Sin decir palabra, Francisco le hace una señal. Leandro, entre asombrado y confundido, lo sigue por uno de los laterales del templo. Llegan a una pequeña puerta: parece un confesionario.

Francisco entra por la parte trasera. Leandro se inclina por el frente y espera.

Pasan más de treinta minutos y no escucha ningún movimiento. Impulsado por la curiosidad, se asoma discretamente y solo alcanza a ver un sencillo collar de hilo de lino con una cruz de madera de olivo.
Francisco se lo ha dejado… y se ha ido.

Conmovido, Leandro se coloca el collar bajo la camiseta raída, y ya maloliente, que lleva y camina lentamente hacia la salida. Observa el piso de piedra caliza, siguiendo los patrones geométricos que lo guían hasta el gran portón.

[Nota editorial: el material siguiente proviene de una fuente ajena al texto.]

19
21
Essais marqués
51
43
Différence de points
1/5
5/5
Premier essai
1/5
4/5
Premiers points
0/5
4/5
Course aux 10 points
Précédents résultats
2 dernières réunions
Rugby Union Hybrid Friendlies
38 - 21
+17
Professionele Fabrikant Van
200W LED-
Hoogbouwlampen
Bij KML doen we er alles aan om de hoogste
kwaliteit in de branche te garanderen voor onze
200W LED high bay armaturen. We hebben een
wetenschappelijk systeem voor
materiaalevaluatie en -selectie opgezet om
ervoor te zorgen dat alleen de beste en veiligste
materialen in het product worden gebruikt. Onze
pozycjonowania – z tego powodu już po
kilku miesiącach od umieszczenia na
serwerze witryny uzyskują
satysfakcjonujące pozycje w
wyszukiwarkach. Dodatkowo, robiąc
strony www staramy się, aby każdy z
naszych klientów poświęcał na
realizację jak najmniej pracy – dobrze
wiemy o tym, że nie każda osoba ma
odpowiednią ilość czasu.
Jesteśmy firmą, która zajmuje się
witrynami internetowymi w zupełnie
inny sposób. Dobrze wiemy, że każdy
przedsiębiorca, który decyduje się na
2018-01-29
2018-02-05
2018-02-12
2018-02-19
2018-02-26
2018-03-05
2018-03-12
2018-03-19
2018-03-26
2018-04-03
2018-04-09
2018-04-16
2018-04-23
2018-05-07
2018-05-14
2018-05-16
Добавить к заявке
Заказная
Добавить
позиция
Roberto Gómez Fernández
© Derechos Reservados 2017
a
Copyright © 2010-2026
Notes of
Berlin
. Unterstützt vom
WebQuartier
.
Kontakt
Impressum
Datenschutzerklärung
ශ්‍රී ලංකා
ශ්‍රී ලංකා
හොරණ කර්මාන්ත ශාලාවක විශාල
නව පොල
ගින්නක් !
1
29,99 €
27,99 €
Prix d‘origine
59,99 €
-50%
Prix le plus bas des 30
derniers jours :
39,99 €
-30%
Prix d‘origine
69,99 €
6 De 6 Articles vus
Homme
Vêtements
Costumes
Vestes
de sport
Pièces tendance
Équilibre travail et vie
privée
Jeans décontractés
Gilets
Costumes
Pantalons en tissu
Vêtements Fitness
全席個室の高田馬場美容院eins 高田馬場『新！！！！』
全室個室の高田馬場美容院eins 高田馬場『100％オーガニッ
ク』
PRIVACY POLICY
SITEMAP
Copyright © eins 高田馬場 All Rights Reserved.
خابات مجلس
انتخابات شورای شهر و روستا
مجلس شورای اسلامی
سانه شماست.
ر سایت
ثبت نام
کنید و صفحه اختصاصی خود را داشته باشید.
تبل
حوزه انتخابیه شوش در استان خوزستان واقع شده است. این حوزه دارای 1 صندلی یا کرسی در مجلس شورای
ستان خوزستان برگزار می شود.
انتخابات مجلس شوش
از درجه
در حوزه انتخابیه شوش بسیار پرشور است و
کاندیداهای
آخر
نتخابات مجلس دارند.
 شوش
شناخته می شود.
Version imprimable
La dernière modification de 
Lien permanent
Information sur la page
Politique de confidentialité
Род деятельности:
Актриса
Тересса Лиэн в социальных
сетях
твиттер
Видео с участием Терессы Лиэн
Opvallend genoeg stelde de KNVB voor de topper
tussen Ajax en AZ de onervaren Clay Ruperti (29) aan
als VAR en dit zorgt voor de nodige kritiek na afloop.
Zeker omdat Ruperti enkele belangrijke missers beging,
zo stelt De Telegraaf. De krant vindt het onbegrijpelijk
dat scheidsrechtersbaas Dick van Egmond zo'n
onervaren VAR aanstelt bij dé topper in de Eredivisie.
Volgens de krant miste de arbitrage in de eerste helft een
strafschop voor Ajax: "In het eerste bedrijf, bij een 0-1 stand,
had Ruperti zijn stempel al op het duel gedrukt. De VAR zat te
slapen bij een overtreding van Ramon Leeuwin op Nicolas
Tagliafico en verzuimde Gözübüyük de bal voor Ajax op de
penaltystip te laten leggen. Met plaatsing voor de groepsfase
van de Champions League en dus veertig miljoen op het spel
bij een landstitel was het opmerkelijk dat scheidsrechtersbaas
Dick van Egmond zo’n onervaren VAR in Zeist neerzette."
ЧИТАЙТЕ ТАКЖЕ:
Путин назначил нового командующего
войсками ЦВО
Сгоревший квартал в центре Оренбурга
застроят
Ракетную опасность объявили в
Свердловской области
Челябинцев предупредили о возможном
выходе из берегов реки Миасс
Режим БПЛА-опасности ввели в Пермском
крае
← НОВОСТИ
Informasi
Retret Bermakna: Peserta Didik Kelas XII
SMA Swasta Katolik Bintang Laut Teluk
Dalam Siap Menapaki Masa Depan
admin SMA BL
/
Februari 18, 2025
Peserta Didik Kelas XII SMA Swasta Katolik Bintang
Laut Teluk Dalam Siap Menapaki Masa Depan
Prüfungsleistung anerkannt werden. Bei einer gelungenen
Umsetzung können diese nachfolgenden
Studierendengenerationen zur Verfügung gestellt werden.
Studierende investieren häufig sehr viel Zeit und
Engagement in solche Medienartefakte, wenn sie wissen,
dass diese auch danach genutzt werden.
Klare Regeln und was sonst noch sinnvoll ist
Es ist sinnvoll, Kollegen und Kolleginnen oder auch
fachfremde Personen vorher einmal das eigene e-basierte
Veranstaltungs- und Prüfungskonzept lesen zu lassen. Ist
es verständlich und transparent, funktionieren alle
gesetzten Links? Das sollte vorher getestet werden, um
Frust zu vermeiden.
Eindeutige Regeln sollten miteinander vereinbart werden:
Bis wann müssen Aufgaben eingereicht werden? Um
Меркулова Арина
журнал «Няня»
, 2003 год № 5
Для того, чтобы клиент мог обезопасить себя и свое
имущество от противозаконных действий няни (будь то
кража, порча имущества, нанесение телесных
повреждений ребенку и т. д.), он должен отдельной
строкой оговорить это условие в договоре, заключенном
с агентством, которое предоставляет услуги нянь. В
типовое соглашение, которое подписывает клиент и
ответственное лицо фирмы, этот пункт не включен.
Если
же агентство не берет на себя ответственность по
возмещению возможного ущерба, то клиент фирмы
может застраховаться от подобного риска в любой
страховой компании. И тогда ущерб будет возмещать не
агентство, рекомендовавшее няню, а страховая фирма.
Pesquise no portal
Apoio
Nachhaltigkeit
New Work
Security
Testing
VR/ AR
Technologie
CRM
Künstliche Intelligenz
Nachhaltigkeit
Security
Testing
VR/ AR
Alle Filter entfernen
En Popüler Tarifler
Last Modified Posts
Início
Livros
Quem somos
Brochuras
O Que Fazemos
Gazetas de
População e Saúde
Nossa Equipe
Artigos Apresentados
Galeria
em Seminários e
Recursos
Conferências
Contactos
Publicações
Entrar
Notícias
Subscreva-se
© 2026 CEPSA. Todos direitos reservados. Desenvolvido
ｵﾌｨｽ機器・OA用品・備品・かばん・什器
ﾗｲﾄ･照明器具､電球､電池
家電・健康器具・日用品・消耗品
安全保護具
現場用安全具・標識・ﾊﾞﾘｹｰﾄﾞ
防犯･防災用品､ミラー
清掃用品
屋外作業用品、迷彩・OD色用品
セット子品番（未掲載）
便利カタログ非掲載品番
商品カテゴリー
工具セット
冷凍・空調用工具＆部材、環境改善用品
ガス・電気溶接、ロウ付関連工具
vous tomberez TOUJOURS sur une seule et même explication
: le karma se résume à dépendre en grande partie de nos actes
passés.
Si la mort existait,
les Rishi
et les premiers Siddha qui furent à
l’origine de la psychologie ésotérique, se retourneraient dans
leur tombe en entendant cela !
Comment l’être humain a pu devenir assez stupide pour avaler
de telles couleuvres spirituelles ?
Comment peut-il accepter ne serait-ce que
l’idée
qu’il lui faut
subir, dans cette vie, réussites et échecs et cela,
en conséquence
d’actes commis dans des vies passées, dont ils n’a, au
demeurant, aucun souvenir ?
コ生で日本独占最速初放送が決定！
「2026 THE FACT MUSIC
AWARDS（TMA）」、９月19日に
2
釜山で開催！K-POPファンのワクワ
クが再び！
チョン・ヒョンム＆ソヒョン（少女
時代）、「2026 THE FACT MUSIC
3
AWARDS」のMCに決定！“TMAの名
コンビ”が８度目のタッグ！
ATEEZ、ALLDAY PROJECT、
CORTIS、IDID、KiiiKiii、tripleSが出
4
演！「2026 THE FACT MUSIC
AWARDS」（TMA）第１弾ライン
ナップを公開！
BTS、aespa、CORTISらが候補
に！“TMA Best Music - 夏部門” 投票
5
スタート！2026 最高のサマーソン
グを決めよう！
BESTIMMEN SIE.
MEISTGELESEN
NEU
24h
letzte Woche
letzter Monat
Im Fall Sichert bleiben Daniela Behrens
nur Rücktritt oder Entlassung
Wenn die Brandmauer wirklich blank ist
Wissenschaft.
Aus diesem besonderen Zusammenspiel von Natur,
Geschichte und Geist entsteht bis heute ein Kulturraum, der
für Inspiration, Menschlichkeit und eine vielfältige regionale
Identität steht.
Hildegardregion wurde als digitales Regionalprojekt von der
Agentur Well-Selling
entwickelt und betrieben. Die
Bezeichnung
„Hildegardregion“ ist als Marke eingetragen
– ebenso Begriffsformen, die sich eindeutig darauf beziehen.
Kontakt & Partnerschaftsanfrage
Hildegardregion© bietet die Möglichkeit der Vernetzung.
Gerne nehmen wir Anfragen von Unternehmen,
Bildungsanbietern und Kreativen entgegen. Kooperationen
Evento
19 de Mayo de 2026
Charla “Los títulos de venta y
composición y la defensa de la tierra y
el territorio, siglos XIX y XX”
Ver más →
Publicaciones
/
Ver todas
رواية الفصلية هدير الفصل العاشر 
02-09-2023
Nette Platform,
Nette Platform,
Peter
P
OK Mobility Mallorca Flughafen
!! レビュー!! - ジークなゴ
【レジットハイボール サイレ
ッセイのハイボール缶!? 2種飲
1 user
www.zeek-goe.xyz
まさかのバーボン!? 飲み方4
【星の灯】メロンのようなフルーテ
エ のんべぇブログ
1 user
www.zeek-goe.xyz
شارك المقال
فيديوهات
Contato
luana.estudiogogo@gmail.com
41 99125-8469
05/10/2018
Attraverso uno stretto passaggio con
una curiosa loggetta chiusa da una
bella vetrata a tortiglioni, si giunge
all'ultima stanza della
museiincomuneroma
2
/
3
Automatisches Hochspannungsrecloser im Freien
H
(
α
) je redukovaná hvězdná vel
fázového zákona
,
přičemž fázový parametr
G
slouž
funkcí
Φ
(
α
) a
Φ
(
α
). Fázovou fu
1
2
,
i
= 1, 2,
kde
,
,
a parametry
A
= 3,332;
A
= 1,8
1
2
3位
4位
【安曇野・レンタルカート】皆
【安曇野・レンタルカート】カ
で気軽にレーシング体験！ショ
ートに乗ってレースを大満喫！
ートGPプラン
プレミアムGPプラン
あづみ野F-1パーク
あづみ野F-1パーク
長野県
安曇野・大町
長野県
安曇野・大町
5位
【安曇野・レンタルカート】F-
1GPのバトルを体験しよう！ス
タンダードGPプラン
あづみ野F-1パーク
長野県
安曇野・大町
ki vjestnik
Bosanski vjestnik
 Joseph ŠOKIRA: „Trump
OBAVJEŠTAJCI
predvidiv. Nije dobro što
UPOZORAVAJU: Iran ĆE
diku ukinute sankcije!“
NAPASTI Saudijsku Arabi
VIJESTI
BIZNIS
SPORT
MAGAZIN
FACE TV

Ya en el atrio, comprende la magnitud de lo vivido.
—¿Cómo se lo contaré a mis amigos?

Gira a la derecha buscando la callecita que lo lleve hacia la orilla del Sena. Pero una brisa cálida le golpea el rostro y, al mismo tiempo, un riff de guitarra lo sorprende.

Nunca llegó al río.

Lo que tiene ahora frente a él es un enorme parque, con senderos, lagos y mucha vegetación.—Este parque no está cerca de Notre-Dame…

Ve pasar a varios jóvenes con polos negros, vinchas, mochilas con logos. Les pregunta adónde van.

—¿No sabes? ¡Ya falta menos de una hora para el concierto de los Rolling Stones! —le gritan.

Leandro queda nuevamente atónito. Ha cruzado esa puerta de la catedral hace solo minutos…y ahora está en el Botanical Gardens, en Johannesburgo, Sudáfrica.

Aprieta el paso, se une a la marea de caminantes. Una marca auspiciadora le ofrece al paso una cerveza promocional. Se la toma de un trago.

—¿Los Rolling Stones están aquí… y yo voy a verlos?

El público es un mar de manos y energía. El grupo telonero enciende al estadio.
Leandro piensa:—¿El domingo pasado estuve oyendo al Grupo 5 en la explanada del Castillo Forga y hoy estoy por escuchar a esta banda icónica?

Llega a una pequeña colina con buena vista. Se sienta en el pasto, rodeado de extraños.

Bajan las luces.
Comienza el concierto.
El bajo retumba en su pecho. Fuegos artificiales iluminan el cielo africano.

Es increíble.

Se pone de pie, salta, canta, corea, grita. Reconoce una a una las canciones, hasta que empieza su favorita: “You Can’t Always Get What You Want”.

Entonces se deja caer sobre el pasto, cierra los ojos. Quiere que la música le quede grabada en el alma.

Cuando termina la canción, siente los ojos húmedos. Los mantiene cerrados para soldar el recuerdo.

Y al abrirlos…está en su cama. 

Las cortinas se mueven con la brisa. Todo está oscuro. Se acerca a la ventana. Sí, es su habitación de Mollendo.

Intenta pellizcarse el brazo. Mira la hora. Se vuelve a tirar a la cama.

Suspira.

—Fue el día perfecto —se dice en voz baja—. 

Y sin buscar explicaciones, se duerme sonriendo.
Sabiendo que mañana, quizás, pueda vivir otro día así. O inventarlo.